When Centre Court tickets fell through my letter box, I was at long last able to take a seat alongside the hallowed turf, and in the company of an elder daughter now gripped by Rafael Nadal fever. We were doubly blessed with a semi-final each of Federer and Nadal.
She and I began to play tennis together once more, and she it was who sowed the seeds of Shanghai. She and a still-encouraging husband fanned that new little flame of adventure in me. It was an indulgence of which my father would approve!
We shared on that trip more undivided time than we had done in years. And we were both unceremoniously bitten by the travel bug. She is, at this very moment, exploring South America.
Come December, I discovered that my younger daughter had sought out tickets to the Black Rock Masters in London. She was once more interested enough in tennis to watch the old guys!
I finally got to see Edberg, she cheered on Pat Cash, and we gossiped like old neighbours.
It seemed somehow right, therefore, that Centre Court tickets should again fall onto my door mat this summer.
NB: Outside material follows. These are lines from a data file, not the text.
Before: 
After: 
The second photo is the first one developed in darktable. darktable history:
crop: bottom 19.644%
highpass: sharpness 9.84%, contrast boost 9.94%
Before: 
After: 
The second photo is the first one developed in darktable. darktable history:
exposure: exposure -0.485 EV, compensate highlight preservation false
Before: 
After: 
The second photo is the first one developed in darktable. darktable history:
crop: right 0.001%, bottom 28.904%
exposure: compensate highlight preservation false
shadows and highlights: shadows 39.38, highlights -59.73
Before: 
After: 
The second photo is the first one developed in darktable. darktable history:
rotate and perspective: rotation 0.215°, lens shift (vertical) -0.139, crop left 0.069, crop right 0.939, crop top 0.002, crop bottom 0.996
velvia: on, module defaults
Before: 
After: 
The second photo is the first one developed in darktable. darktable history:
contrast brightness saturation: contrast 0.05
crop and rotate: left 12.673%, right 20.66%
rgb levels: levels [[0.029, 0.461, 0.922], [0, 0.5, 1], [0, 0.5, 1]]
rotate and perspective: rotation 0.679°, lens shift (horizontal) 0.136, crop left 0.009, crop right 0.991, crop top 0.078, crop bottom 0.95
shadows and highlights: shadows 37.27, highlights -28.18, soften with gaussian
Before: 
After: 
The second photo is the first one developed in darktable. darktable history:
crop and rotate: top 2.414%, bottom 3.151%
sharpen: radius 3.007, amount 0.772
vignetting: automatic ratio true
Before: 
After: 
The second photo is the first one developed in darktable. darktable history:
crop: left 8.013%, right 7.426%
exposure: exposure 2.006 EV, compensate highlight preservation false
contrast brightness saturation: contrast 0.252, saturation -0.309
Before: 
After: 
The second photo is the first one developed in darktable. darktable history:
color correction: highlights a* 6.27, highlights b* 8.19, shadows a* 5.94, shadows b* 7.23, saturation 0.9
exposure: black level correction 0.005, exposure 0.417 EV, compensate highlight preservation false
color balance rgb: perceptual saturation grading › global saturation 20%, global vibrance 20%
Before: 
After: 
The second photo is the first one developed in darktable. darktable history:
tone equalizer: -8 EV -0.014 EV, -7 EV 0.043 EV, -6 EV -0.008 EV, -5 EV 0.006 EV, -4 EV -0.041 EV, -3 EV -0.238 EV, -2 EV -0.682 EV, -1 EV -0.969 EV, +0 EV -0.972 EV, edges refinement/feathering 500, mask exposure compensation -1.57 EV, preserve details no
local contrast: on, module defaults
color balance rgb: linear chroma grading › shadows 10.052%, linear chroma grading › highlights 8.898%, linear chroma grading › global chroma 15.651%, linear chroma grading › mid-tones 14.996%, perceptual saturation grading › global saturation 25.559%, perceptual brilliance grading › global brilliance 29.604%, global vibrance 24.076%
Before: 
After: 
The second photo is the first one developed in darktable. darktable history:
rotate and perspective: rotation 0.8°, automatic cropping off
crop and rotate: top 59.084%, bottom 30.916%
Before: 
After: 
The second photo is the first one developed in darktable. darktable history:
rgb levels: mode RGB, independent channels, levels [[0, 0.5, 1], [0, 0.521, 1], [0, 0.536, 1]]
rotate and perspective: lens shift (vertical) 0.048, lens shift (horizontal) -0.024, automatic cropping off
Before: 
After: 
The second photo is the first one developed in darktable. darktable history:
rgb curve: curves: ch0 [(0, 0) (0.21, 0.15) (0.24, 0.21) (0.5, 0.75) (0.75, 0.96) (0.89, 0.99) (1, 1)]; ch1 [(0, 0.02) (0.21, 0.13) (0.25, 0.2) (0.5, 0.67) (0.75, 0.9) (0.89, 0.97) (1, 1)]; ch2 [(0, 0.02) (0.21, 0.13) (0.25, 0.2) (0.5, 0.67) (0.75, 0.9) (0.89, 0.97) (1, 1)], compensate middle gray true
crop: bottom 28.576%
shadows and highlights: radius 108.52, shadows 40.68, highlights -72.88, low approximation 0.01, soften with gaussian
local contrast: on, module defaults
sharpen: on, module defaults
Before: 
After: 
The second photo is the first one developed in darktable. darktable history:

They gave me the chance to replicate a mother-and-daughter moment.
Second time around, I again saw Federer and she saw her favourite, Novak Djokovic. The symmetry with the previous year was so striking it seemed preordained.
We intend to complete the story with one final grandfatherly indulgence: not in Shanghai but in Flushing Meadow. And when we return, she plans to go to university.
So here we are, like mountain tracks that diverge around a hill’s contours only to merge again on the other side, a mother and two daughters as close as on those sunny Sundays. We’re revelling in tennis, travelling the world, confiding our secrets, having fun.
And out of all this has come something yet more enjoyable: quite simply, friendship.